(Dataset entries)
- - - - -
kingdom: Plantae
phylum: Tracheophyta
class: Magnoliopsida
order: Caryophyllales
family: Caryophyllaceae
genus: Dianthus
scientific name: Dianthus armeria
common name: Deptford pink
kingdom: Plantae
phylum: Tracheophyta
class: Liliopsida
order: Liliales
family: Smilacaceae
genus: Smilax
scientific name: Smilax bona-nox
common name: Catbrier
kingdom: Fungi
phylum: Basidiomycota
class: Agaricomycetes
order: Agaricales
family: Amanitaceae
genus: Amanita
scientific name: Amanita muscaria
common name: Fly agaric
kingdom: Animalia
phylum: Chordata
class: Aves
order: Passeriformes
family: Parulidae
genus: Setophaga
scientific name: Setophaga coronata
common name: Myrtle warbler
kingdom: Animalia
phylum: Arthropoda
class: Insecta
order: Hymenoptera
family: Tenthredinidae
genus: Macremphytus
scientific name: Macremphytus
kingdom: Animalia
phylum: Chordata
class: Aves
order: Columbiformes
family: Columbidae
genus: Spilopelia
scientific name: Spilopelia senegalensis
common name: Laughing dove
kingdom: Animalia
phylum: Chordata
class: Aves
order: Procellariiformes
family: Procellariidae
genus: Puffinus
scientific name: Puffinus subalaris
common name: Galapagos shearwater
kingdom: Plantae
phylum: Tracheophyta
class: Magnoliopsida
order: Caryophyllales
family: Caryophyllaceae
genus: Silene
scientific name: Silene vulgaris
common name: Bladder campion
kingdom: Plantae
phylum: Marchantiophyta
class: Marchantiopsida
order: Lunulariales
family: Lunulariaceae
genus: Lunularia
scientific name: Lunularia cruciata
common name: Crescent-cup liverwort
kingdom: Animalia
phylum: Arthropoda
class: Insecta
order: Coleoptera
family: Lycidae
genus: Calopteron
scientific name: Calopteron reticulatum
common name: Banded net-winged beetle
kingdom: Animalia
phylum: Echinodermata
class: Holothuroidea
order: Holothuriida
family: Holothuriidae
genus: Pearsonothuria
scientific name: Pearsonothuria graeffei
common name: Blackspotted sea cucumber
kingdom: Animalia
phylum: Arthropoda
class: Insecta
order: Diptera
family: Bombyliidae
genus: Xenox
- - - - -
*Challenge:* Rewrite the lines of every item, swapping each "common name" for "vernacular name" and leaving everything else as it is.

*Exercise response:*
kingdom: Plantae
phylum: Tracheophyta
class: Magnoliopsida
order: Caryophyllales
family: Caryophyllaceae
genus: Dianthus
scientific name: Dianthus armeria
vernacular name: Deptford pink
kingdom: Plantae
phylum: Tracheophyta
class: Liliopsida
order: Liliales
family: Smilacaceae
genus: Smilax
scientific name: Smilax bona-nox
vernacular name: Catbrier
kingdom: Fungi
phylum: Basidiomycota
class: Agaricomycetes
order: Agaricales
family: Amanitaceae
genus: Amanita
scientific name: Amanita muscaria
vernacular name: Fly agaric
kingdom: Animalia
phylum: Chordata
class: Aves
order: Passeriformes
family: Parulidae
genus: Setophaga
scientific name: Setophaga coronata
vernacular name: Myrtle warbler
kingdom: Animalia
phylum: Arthropoda
class: Insecta
order: Hymenoptera
family: Tenthredinidae
genus: Macremphytus
scientific name: Macremphytus
kingdom: Animalia
phylum: Chordata
class: Aves
order: Columbiformes
family: Columbidae
genus: Spilopelia
scientific name: Spilopelia senegalensis
vernacular name: Laughing dove
kingdom: Animalia
phylum: Chordata
class: Aves
order: Procellariiformes
family: Procellariidae
genus: Puffinus
scientific name: Puffinus subalaris
vernacular name: Galapagos shearwater
kingdom: Plantae
phylum: Tracheophyta
class: Magnoliopsida
order: Caryophyllales
family: Caryophyllaceae
genus: Silene
scientific name: Silene vulgaris
vernacular name: Bladder campion
kingdom: Plantae
phylum: Marchantiophyta
class: Marchantiopsida
order: Lunulariales
family: Lunulariaceae
genus: Lunularia
scientific name: Lunularia cruciata
vernacular name: Crescent-cup liverwort
kingdom: Animalia
phylum: Arthropoda
class: Insecta
order: Coleoptera
family: Lycidae
genus: Calopteron
scientific name: Calopteron reticulatum
vernacular name: Banded net-winged beetle
kingdom: Animalia
phylum: Echinodermata
class: Holothuroidea
order: Holothuriida
family: Holothuriidae
genus: Pearsonothuria
scientific name: Pearsonothuria graeffei
vernacular name: Blackspotted sea cucumber
kingdom: Animalia
phylum: Arthropoda
class: Insecta
order: Diptera
family: Bombyliidae
genus: Xenox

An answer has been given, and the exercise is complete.